The T cells immune phenotypes were evaluated during acute (5 weeks) and chronic (14 weeks) infections in blood, spleen and bone marrow tissues. (A) Cell suspensions were labelled with anti-human monoclonal antibodies (mAb) targeting the following cell-surface markers: CD45, CD3, CD19, CD4, CD8, CD25, CD127, CD45RA, CD45RO, CD95, CCR7 (all from BD Biosciences). Histograms show the strategy for identification and isolation of CD4+ memory T cells (T_SCM, T_NM, T_CM and T_EM) and T_REG. All acquisitions were performed on a LSRII flow cytometer (Beckman Coulter). Cellular debris was excluded by their light-scattering characteristics, and dead cells were excluded by UV fluorescence using a live/dead fluorochrome (Life Technology). (B) Schematic description of the frequencies of T_SCM, T_NM, T_CM and T_EM and T_REG during HIV-1 acute and chronic infection in a humanized mice. Frequencies of immune cells were detected by flow cytometry following the strategies for gating and detecting each specific population, as described above. All data were analyzed by FlowJo software. (C) Frequency of memory and T_REG populations in HIV-1 infected humanized mice.

Figure 5. Defining the levels and species of HIV-1 infection in immune subsets from bone marrow and spleen.

Tissues were collected and cells in suspension were incubated with anti-human CD45 magnetic beads for isolating human CD45+ cells previous to FACS. Specific antibodies were applied and cells were sorted following the same procedure as described for immunophenotyping. Sorted cells from eleven weeks HIV-1 infected humanized mice were used for detecting both total viral DNA and inDNA and RNA (msRNA and usRNA). (A) Sorted Lin- CD34+, Monocyte-macrophages CD14+ CD16+, CD4+ T_SCM, CD4+ T_CM, CD4+ T_EM, and CD4+ T_REG cells were processed for DNA and RNA isolation and examined by semi-nested qPCR. Samples were quantified by the standard curve method using serial dilutions of viral standards (ACH2+ cells).
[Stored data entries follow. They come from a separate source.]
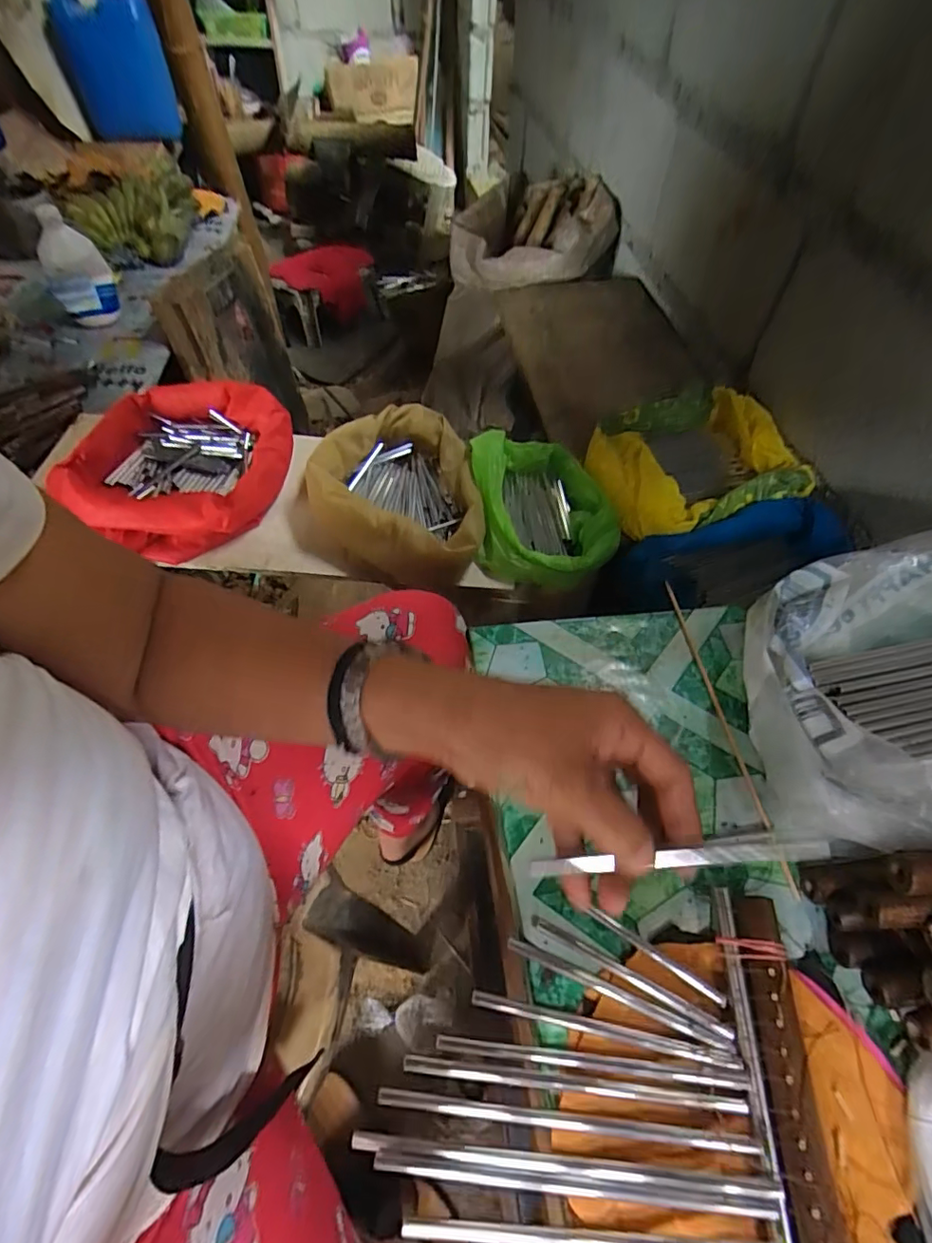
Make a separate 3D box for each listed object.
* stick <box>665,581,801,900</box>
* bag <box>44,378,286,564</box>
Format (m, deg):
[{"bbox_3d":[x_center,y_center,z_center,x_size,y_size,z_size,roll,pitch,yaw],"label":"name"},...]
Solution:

Detection of total HIV-1 DNA, inDNA, msRNA and usRNA were achieved by using specific primers and probes as described in methods and in supplementary table 1. Dots and colors are representations for the frequency of viral DNA and RNA in different cell populations from bone marrow and spleen tissues. (B) Viral DNA and RNA quantification in bone marrow and spleen of HIV-1 infected humanized mice. The numbers indicate nucleic acid viral copies, DNA or RNA, per 10⁴ cells normalized to human GAPDH+ cells, as described in methods. Numbers between parentheses indicate the SEM. (C) Bone marrow cells from HIV-infected humanized mice were stained for the detection of human CD34+ cells (red) and HIV-p24 (green) and examined by confocal microscopy. Upper panel represent a picture at 400× original magnification and lower panel represent a different picture captured at 600X magnification. Representative images are shown from two HIV-infected humanized mice. Images were captured using a Zeiss confocal microscope.